The day after the party.
The day after the party.

Legal Samples


For a drug test sample (urine or blood) to be legally admissible in court, it must have what's called a "chain of custody." That means there must be a written record of everyone who has handled samples or been involved in the collection of a sample and how it was collected. For instance, what was used to clean the phlebotomy site... if it was alcohol, then the value is no good. Local police departments will usually have a form they want you to use with these samples, such as legal alcohol blood draws. Any mistakes on this form and lead to a case being thrown out.

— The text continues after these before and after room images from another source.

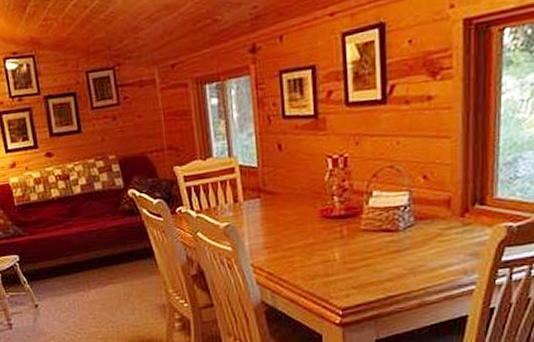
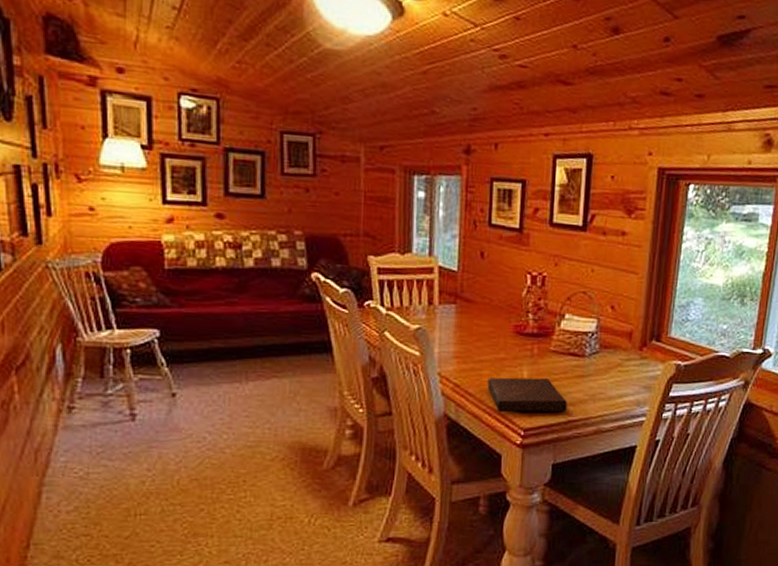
book: none [300,257,385,295] -> present [487,377,567,413]

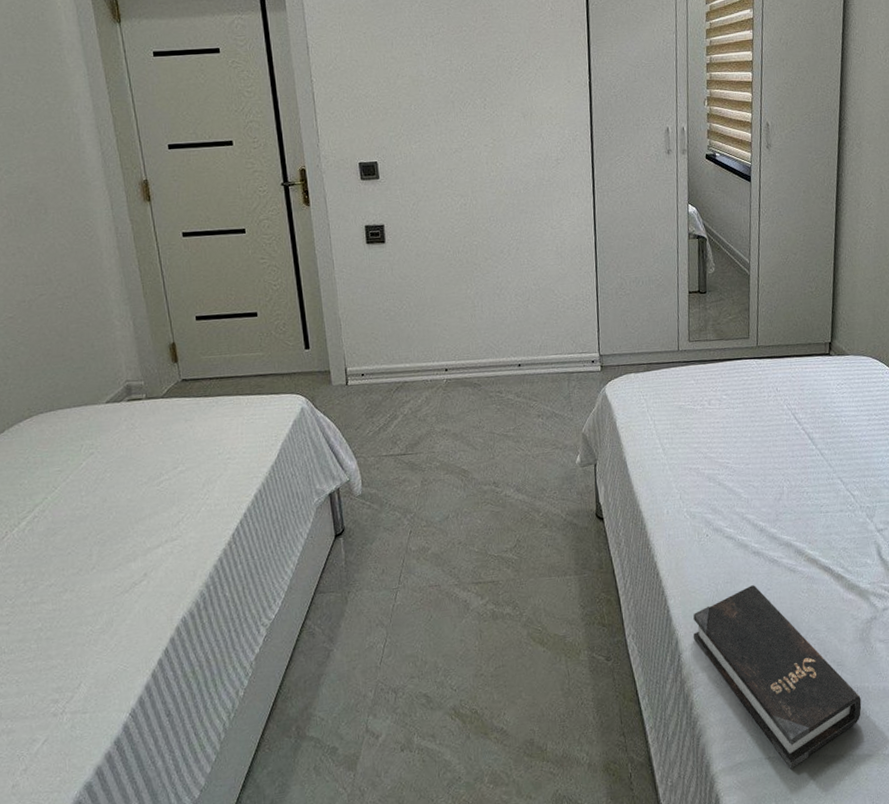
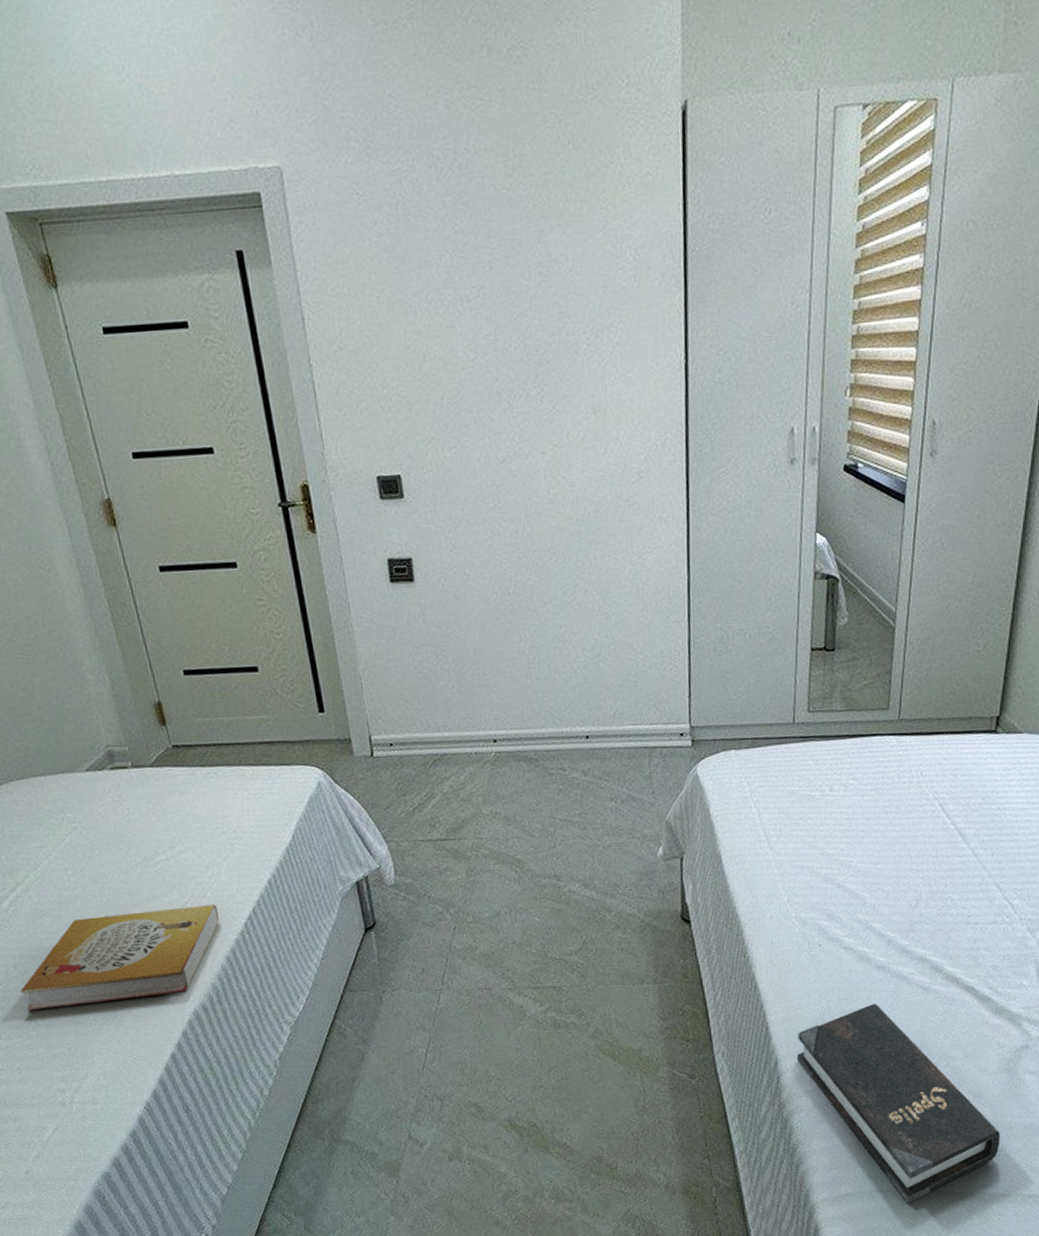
book: none [27,518,211,625] -> present [20,904,219,1011]

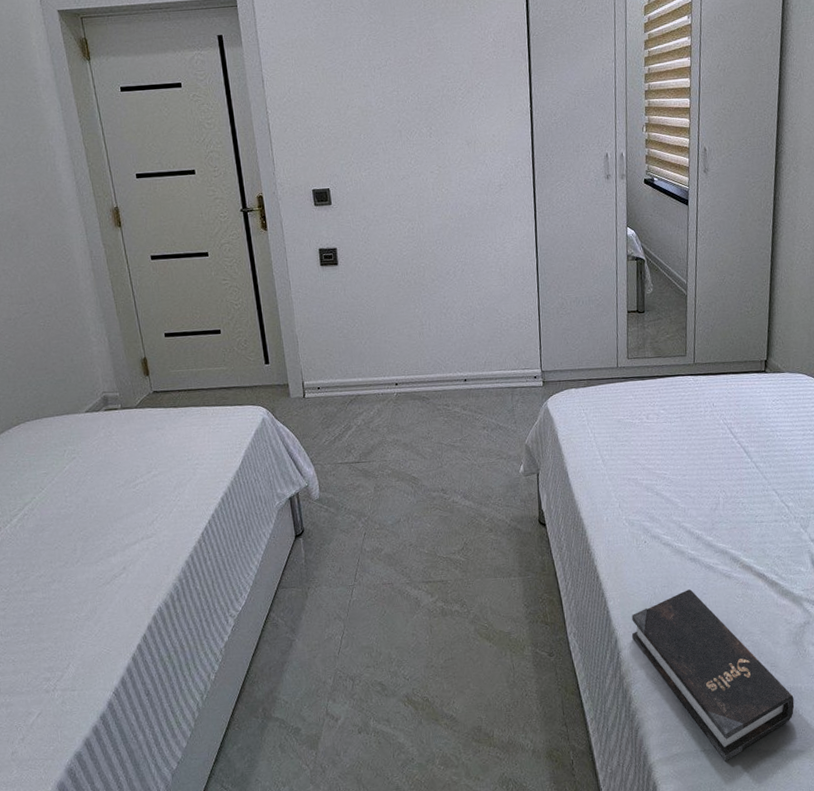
book: present [20,904,219,1011] -> none [20,518,182,611]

Urine Drug Sample Collection: Laboratory Best Practices


Urine sample collection for drug testing is a carefully standardized process that ensures specimen integrity, accurate results, and legal defensibility. Whether used in clinical, occupational, forensic, or compliance settings, proper collection techniques are essential to prevent adulteration, contamination, or substitution. The process is governed by best practices laid out by organizations such as the Substance Abuse and Mental Health Services Administration (SAMHSA), the Department of Transportation (DOT), and Clinical Laboratory Improvement Amendments (CLIA) for laboratory testing in the United States.


Patient Preparation and Verification. The first step in urine drug collection is patient identification and verification. The collector must confirm the identity of the donor using a government-issued photo ID or other accepted method. The collector explains the procedure, answers questions, and ensures that the donor understands their rights and responsibilities during the process. The donor is then asked to remove bulky clothing and empty their pockets. Personal belongings are either secured in a designated area or handed to a supervisor to prevent the introduction of adulterants or substitution materials.

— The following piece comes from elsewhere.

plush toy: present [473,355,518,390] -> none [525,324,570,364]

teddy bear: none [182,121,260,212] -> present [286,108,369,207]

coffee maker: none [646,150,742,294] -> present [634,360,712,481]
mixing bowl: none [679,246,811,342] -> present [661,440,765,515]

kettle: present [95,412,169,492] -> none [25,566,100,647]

Specimen Collection Procedure. The donor is provided with a sterile, tamper-evident collection cup, typically pre-labeled with the necessary information, including the donor’s name or identifier, date, time of collection, and collector’s initials. In most standard settings, the collection is unobserved, though direct observation may be required in certain legal or compliance situations (e.g., return-to-duty testing, suspected tampering, or prior failed tests).

The restroom used for collection is secured to eliminate sources of adulteration. The water supply may be turned off or dyed blue, soap dispensers may be sealed or removed, and the toilet tank may be taped. The collector waits outside the restroom while the donor provides the specimen. For typical drug testing, a minimum of 30 mL of urine is required, with larger volumes preferred to allow for split specimen testing if needed.


Labeling and Chain of Custody. The collector transfers the urine into two tamper-proof containers labeled “primary” and “split” specimens, if applicable. The containers are sealed with evidence tape or tamper-evident seals, and the labels are signed or initialed by both the collector and the donor to confirm accurate identification.


Chain of Custody (if needed). A chain-of-custody (COC) form is completed, documenting each step in the handling and transfer of the specimen. This form includes the donor’s demographic information, reason for testing, type of test ordered, time of collection, and each person who handles the specimen thereafter. The donor is asked to certify the specimen was provided voluntarily and is their own.




CLIA Regulations


The regulations for drug collection are pretty simple for non-legal samples. Often, tests are CLIA-waived or moderate complexity. And for most labs, anything beyond the drug screens will be sent out for further testing.